=== Begin Enclosure ===

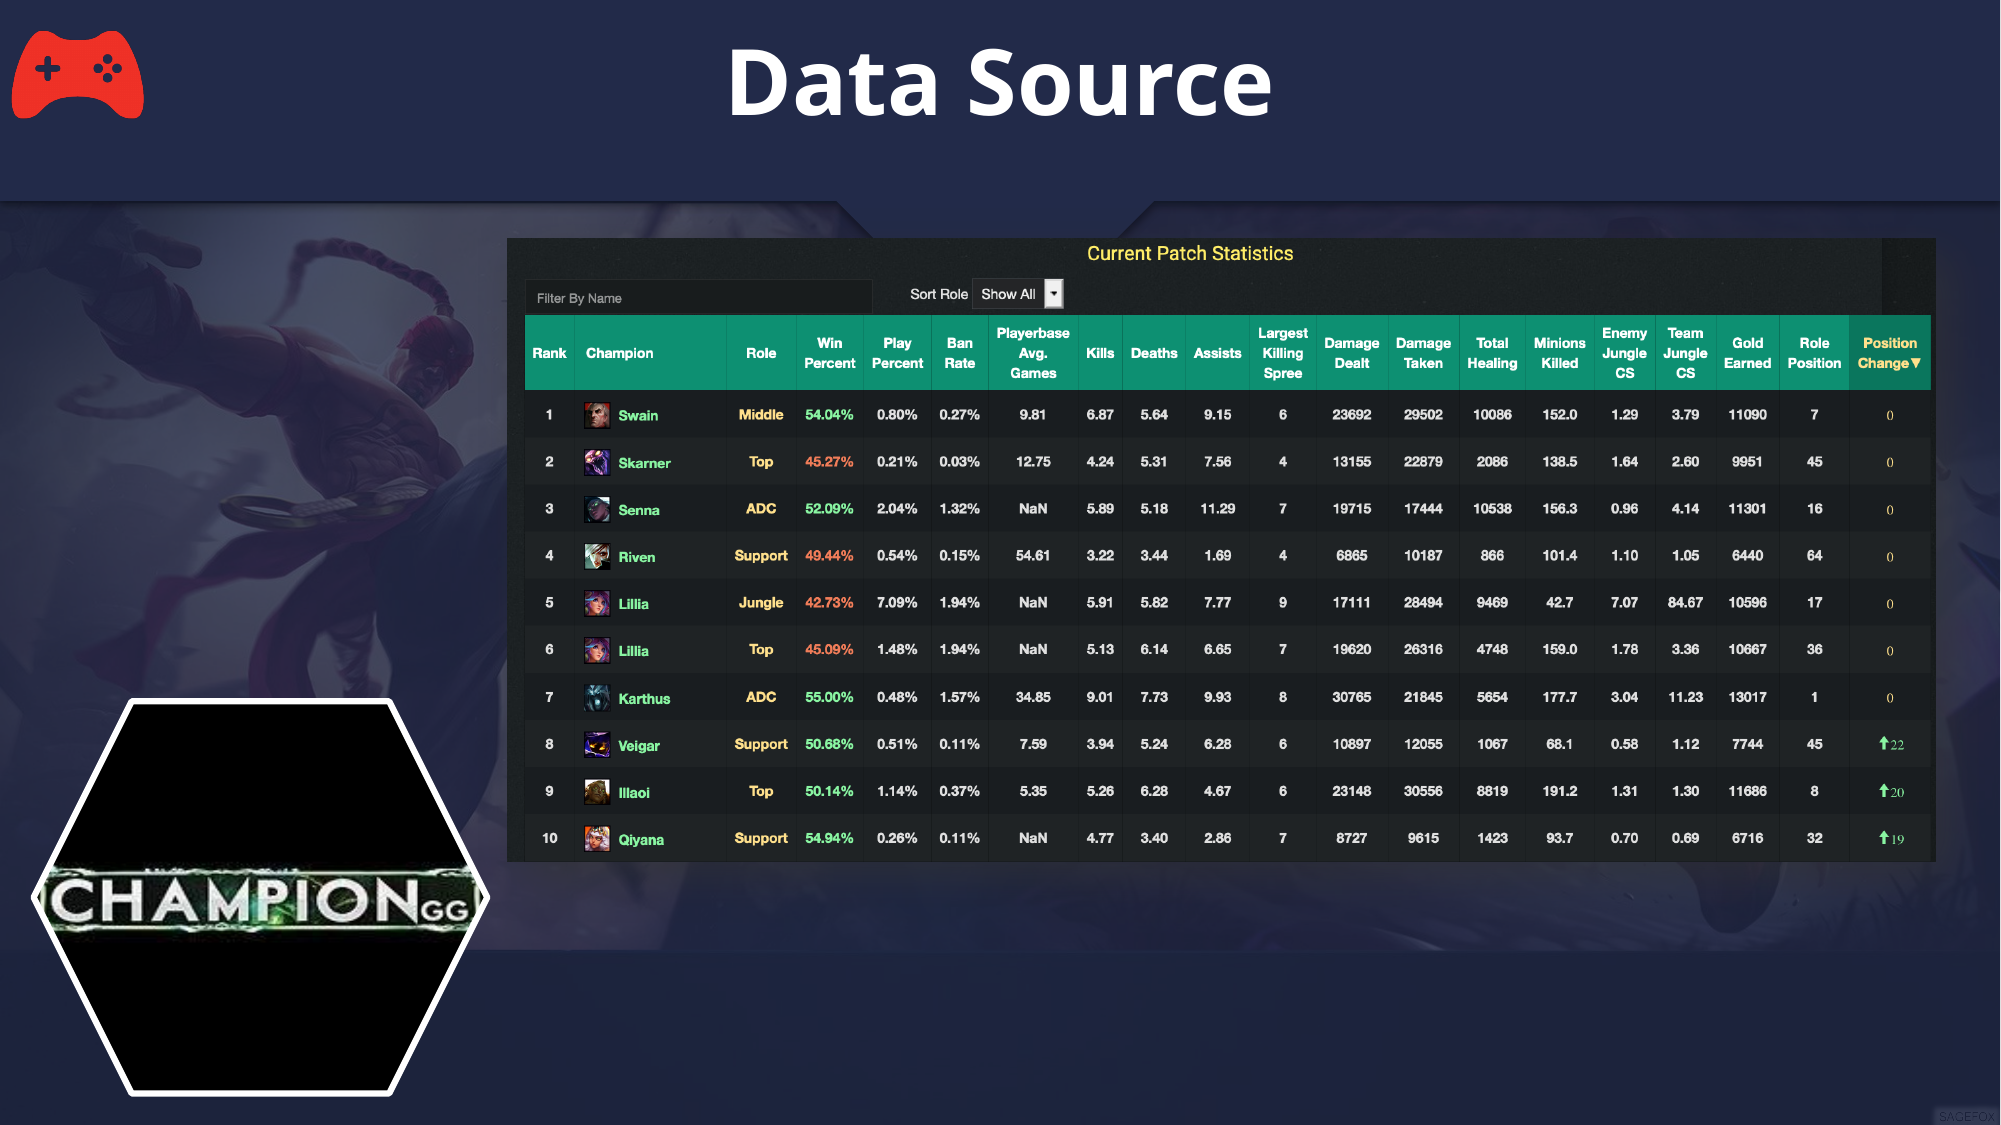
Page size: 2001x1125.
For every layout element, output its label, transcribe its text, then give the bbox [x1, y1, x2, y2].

picture [33, 701, 488, 1094]
text_box [0, 0, 2000, 220]
picture [507, 238, 1936, 863]
text_box Data Source [387, 16, 1613, 142]
picture [2, 0, 153, 150]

=== End Enclosure ===

### What to do
Transcribe each record exactly as it appears, but omit every picture.

### Response to this exercise
Page size: 2001x1125.
For every layout element, output its label, transcribe its text, then give the bbox [x1, y1, x2, y2].

picture [33, 701, 488, 1094]
text_box [0, 0, 2000, 220]
picture [507, 238, 1936, 863]
text_box Data Source [387, 16, 1613, 142]
picture [2, 0, 153, 150]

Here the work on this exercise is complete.